## Instrução de trabalho 1
No texto da página, de que se falaria "na sensação de proximidade que a meia-luz cria"?
## Instrução de trabalho 2
Retoma o texto da página, sobre um desejo que ainda não é amor, e continua-o a seguir à última frase.

Seria hoje. Se possível, seria hoje. Na sensação de proximidade que a meia-luz cria, cercados por um tempo sem pressa, envoltos por significados, falaríamos então sobre o tanto que tem ficado retido. Numa fluída conversa entre tranquilos silêncios, toda uma expressão de sentimentos, quereres, desejos. Sem inibições. Sem constrangimentos, preconceitos ou culpas.

A tua imagem continua a insinuar-se no meu pensamento. Não é amor. Poderia vir a ser um dia, não sei, mas neste momento, mesmo não sendo algo tão puro como o verdadeiro amor, é igualmente poderoso. E anseio-te mais do que nunca.

## Listagem fornecida
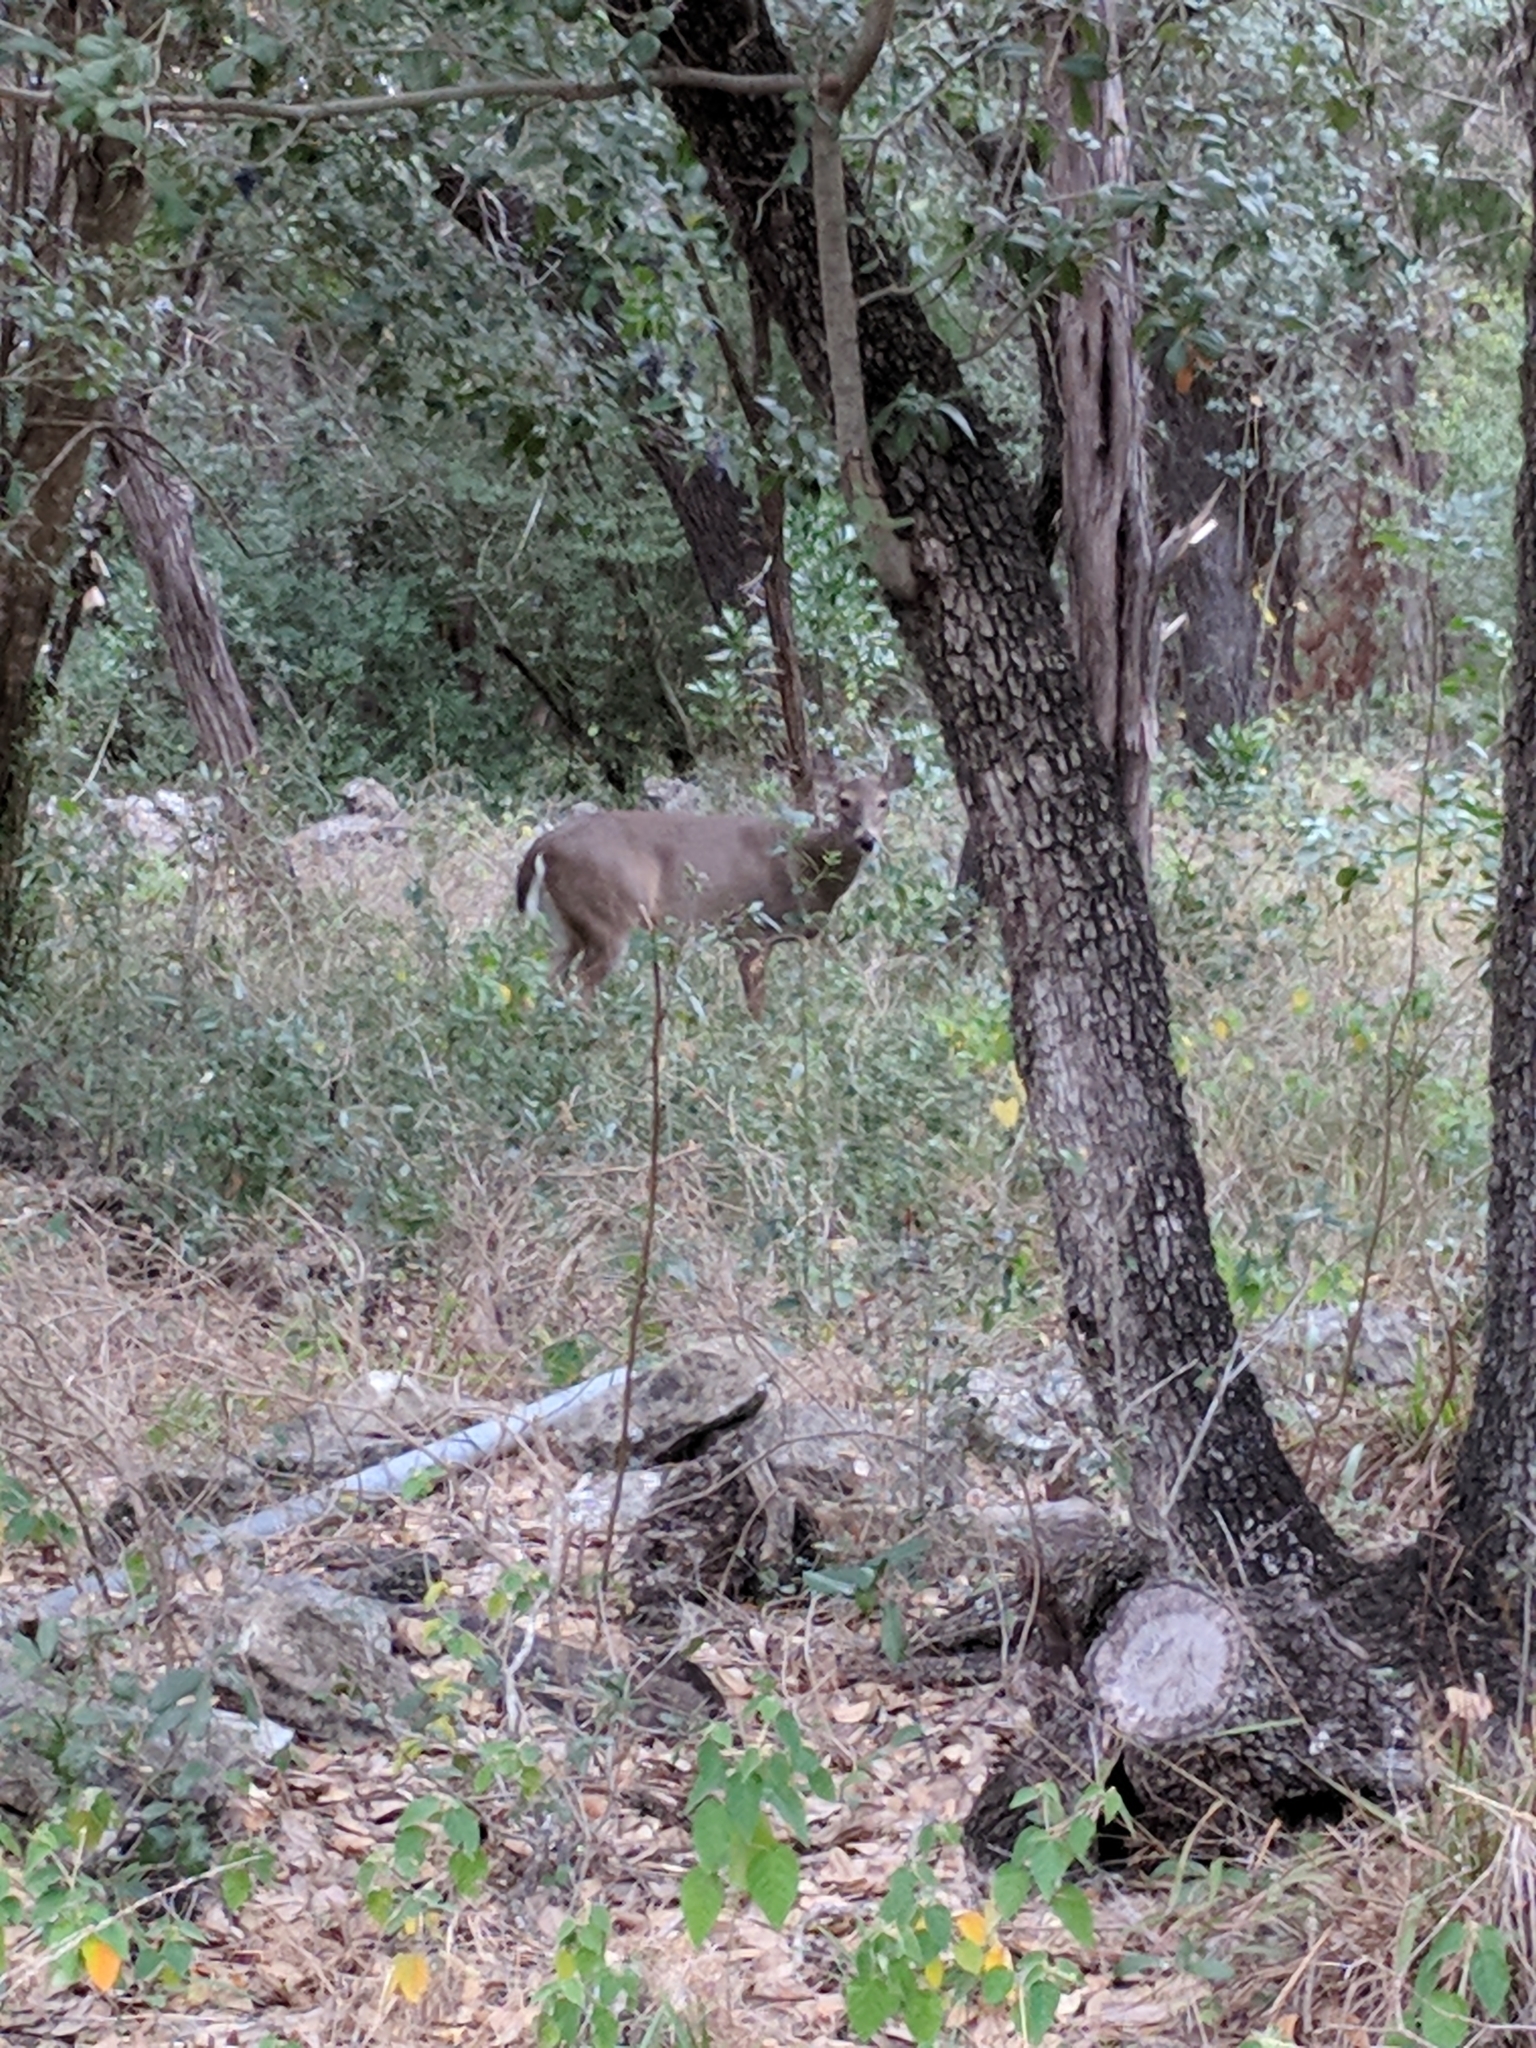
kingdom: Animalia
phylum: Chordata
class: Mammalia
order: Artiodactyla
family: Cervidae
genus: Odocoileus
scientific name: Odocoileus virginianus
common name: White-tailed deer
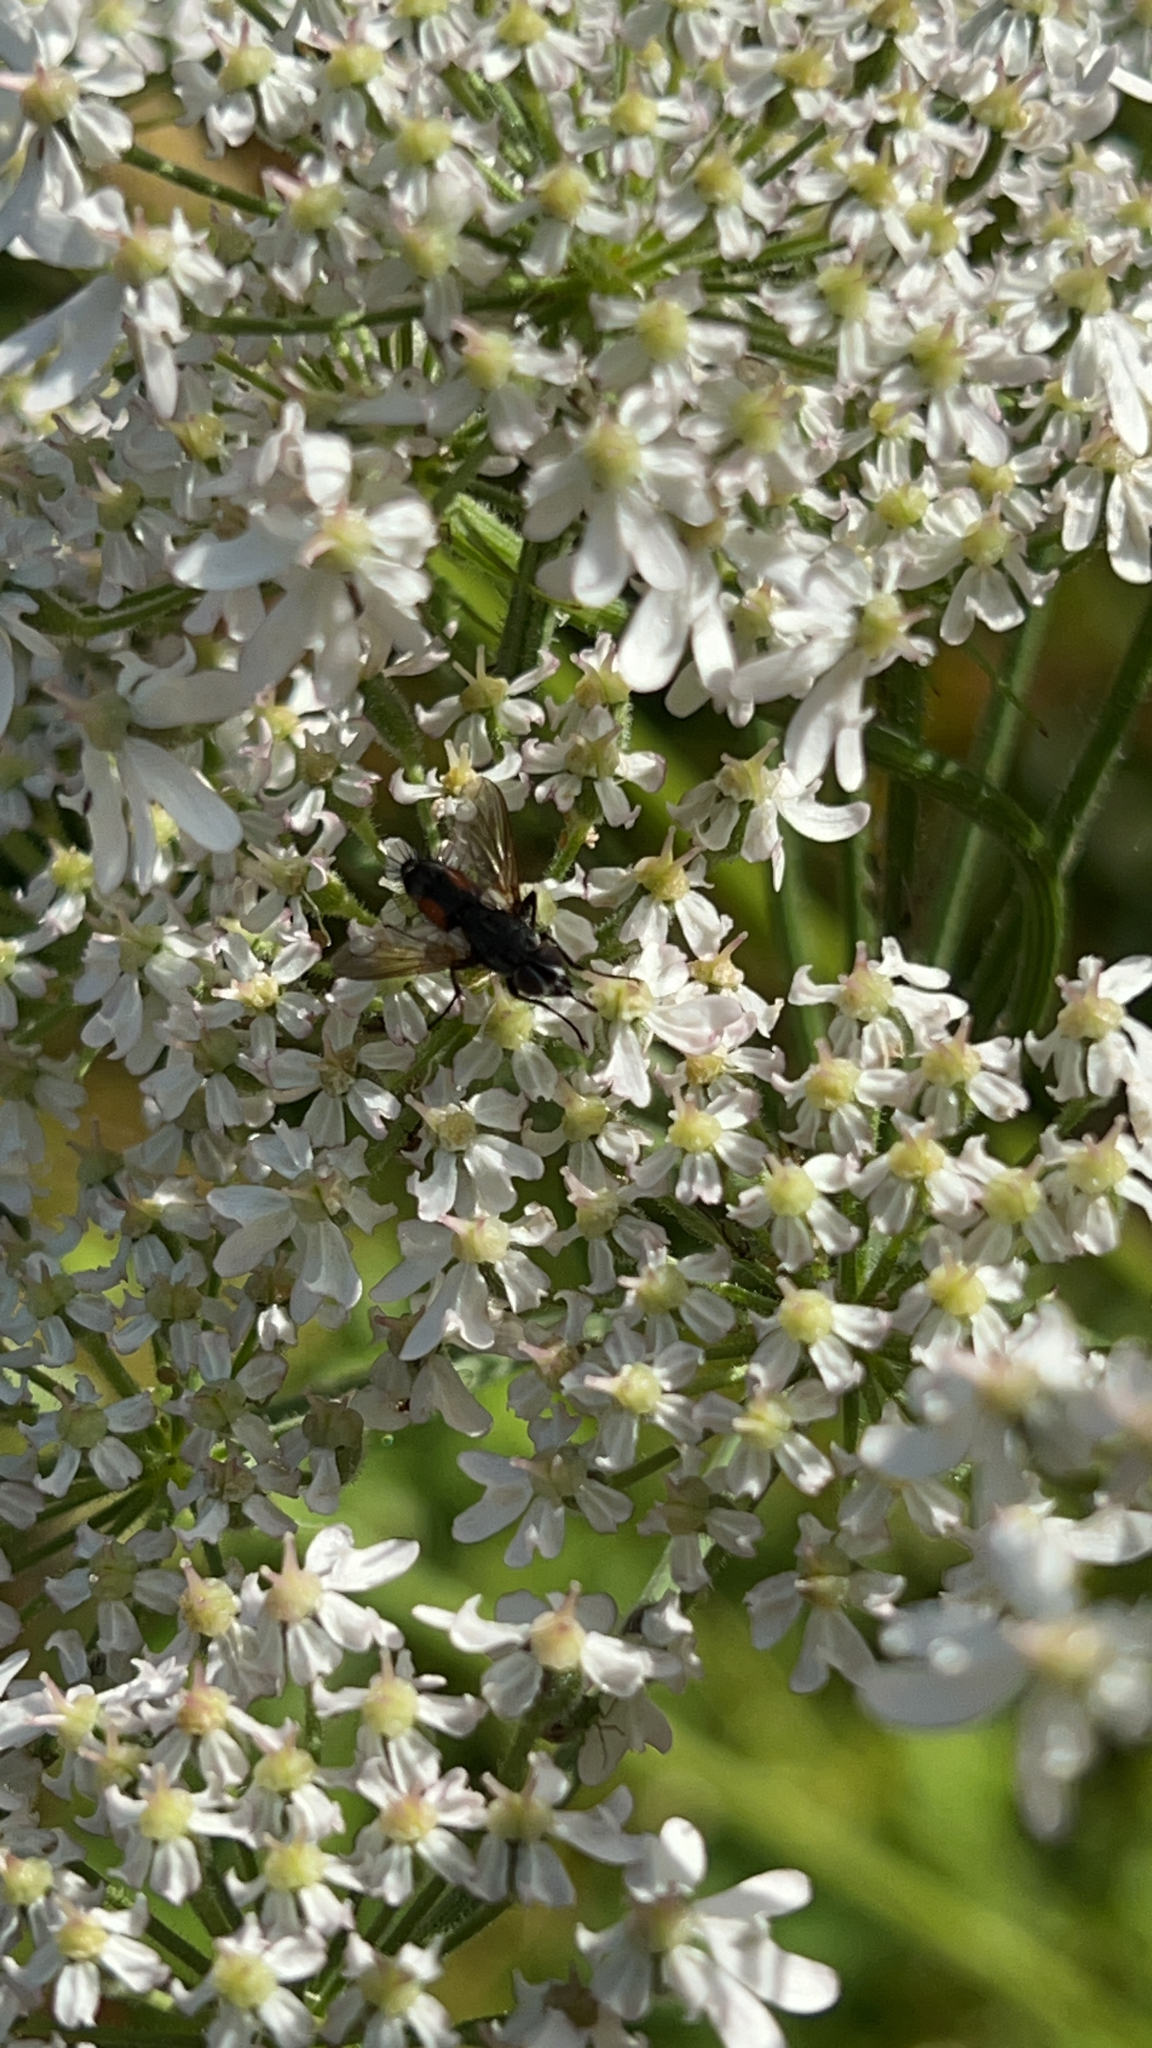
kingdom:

## Área de resposta 1
Sobre o tanto que tem ficado retido.

## Área de resposta 2
As horas avançam. O meu bom senso diz-me que o melhor a fazer é escolher um bom livro, e esquecer na leitura este meu desalento, de não estar neste exato momento a desfrutar da tua companhia. Contudo, a mente humana é poderosa e prega partidas. Sei que entre cada sílaba, frase e parágrafo, estarei a ler-te a ti, quase de forma inconsciente. E sei que ao virar de cada página, irei rever a tua imagem. São estados de alma que escapam ao meu controlo. E não me importo por aí além... ciente do que irei ou não alguma vez alcançar, ao menos, nos meus pensamentos tudo posso, tudo consigo.